Start with two small authoritative proofs. Use cassian test, not cassian run, because cassian test is the authoritative clean-state gate.

Start here: one small PASS proof

Run:

cassian test topologies/first-run-proof-minimal.yaml

Expected result:

  • authoritative PASS
  • exit code 0
  • artifacts under labs/clab-first-run-proof-minimal/

See a meaningful FAIL

Run:

cassian test topologies/first-run-proof-fail-catching.yaml

Expected result:

  • authoritative FAIL
  • exit code 1
  • artifacts under labs/clab-first-run-proof-fail-catching/

This FAIL is a validation outcome from valid authoritative input.
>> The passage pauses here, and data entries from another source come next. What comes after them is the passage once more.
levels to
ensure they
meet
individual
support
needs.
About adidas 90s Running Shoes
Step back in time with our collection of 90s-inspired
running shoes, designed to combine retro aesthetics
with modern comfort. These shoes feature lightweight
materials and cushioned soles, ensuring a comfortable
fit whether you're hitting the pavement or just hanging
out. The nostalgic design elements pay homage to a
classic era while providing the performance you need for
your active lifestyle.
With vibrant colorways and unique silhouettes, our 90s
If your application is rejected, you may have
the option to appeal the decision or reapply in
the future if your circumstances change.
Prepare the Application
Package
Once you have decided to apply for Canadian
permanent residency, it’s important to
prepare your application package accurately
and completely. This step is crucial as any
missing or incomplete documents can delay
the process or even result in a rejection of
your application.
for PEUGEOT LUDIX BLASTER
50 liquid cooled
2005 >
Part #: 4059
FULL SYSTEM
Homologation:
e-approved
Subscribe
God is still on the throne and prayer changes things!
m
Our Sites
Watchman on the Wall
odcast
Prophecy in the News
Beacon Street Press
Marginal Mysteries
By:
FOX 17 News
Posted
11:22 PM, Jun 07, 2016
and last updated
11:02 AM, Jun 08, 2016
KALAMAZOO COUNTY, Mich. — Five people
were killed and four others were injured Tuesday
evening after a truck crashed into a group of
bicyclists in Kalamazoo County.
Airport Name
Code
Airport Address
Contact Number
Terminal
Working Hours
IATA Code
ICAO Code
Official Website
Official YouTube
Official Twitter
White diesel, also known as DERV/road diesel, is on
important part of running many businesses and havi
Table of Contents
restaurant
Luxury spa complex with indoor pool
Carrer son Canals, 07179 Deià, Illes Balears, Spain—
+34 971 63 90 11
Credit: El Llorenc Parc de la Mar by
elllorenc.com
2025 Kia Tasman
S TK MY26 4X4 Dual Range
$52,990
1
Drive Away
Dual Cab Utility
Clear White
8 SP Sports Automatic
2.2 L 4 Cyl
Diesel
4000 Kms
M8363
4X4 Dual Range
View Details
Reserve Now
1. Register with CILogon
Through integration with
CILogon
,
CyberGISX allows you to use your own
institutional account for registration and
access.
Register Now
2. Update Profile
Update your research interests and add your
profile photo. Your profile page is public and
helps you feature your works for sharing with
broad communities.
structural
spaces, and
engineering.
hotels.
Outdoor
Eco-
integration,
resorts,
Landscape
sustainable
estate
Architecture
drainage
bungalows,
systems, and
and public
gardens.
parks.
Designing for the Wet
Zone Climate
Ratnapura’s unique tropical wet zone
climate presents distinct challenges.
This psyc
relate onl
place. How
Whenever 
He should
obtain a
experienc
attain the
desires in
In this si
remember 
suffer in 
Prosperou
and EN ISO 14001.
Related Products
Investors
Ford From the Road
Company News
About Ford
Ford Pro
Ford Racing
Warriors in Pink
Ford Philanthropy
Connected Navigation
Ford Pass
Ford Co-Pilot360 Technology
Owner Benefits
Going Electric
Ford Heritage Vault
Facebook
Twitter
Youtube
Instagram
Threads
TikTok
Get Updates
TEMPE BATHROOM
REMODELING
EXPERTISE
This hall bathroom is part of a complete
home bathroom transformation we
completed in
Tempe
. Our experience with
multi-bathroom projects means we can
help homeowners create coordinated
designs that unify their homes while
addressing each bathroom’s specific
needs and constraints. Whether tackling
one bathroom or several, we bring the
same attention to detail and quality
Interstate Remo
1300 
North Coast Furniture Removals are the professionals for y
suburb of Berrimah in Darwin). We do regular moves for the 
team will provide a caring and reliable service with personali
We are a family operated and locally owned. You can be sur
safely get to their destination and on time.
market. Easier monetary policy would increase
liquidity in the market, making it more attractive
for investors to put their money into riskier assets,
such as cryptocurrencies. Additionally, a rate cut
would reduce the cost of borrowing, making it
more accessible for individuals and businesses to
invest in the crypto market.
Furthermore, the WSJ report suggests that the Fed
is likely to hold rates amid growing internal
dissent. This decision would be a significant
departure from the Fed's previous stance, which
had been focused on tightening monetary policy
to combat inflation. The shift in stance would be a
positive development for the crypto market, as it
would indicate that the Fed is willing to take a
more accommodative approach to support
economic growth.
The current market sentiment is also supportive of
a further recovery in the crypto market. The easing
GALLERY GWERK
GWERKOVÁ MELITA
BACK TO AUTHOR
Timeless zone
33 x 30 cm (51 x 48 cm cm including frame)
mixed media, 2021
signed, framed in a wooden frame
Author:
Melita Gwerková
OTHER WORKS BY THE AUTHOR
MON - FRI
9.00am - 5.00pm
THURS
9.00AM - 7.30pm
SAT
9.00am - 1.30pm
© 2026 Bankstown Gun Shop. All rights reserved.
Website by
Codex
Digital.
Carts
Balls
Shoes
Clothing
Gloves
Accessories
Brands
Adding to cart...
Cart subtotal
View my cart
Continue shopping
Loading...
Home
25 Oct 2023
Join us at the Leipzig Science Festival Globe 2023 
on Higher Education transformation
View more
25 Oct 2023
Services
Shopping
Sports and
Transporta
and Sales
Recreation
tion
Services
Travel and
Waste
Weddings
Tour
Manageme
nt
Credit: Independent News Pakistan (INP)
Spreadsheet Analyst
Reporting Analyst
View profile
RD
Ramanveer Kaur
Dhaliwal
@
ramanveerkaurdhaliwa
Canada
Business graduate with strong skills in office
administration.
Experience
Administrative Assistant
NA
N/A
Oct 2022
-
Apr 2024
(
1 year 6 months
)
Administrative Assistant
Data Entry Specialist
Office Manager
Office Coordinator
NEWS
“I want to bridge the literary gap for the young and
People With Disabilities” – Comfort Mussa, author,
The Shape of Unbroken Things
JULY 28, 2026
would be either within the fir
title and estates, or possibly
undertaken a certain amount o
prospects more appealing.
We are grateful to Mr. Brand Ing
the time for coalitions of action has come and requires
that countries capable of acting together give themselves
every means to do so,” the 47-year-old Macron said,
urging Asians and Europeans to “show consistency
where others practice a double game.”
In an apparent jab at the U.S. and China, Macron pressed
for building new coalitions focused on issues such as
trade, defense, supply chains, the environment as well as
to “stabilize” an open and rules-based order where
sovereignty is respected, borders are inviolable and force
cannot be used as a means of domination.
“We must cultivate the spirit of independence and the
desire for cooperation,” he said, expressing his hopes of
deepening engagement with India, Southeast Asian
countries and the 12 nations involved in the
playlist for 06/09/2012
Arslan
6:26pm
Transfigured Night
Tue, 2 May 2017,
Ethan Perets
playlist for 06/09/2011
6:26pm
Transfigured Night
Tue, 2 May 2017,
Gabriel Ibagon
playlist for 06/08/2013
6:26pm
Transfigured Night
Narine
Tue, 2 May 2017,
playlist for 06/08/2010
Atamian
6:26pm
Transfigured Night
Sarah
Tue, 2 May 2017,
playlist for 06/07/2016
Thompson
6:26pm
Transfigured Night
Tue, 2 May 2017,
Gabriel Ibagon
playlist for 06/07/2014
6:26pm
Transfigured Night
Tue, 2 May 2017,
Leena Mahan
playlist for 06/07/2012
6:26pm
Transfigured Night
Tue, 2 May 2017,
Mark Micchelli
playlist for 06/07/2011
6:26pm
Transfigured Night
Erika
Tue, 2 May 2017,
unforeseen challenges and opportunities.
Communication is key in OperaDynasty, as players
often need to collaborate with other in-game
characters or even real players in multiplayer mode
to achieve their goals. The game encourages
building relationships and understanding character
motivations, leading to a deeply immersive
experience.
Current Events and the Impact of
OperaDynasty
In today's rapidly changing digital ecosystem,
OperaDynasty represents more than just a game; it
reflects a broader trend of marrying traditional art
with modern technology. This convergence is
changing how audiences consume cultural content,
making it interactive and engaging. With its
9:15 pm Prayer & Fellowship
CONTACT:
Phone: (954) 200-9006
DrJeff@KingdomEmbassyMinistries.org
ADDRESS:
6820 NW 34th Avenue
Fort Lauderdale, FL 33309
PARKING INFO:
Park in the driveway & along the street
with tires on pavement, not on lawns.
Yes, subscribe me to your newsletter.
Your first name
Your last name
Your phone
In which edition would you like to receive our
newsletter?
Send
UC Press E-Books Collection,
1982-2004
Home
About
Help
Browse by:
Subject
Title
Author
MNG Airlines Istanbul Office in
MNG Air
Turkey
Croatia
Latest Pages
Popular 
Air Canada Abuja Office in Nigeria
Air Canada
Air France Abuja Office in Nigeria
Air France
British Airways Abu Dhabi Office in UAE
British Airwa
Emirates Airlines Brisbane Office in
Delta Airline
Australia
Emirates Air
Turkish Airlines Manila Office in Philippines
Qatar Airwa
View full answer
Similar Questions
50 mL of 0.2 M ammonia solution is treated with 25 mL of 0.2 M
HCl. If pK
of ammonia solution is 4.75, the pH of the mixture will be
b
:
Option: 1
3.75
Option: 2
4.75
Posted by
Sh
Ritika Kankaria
It is not malformed YAML, invalid schema, or a runtime crash.

How to read the artifacts

After either run, inspect:

  • topology.resolved.yaml — the resolved execution input used for the run
  • results.json — the authoritative machine-consumable verdict record
  • results.summary.txt — human-readable explanation only

Authority boundary:

  • results.json is the verdict artifact to share in CI, tickets, and PRs
  • results.summary.txt is supporting explanation only
  • logs, packet captures, state capture, and AI output are supporting evidence only

What PASS means

PASS means the declared checks passed for this declared topology and this authoritative execution.

What PASS does not mean

PASS does not mean:

  • universal production safety
  • complete coverage
  • validation of undeclared behavior
  • that Cassian Gate checked anything you did not explicitly declare

Cassian Gate is a narrow, deterministic pre-deployment validation gate. It is not a broad simulation platform, chaos tool, or AI decision system.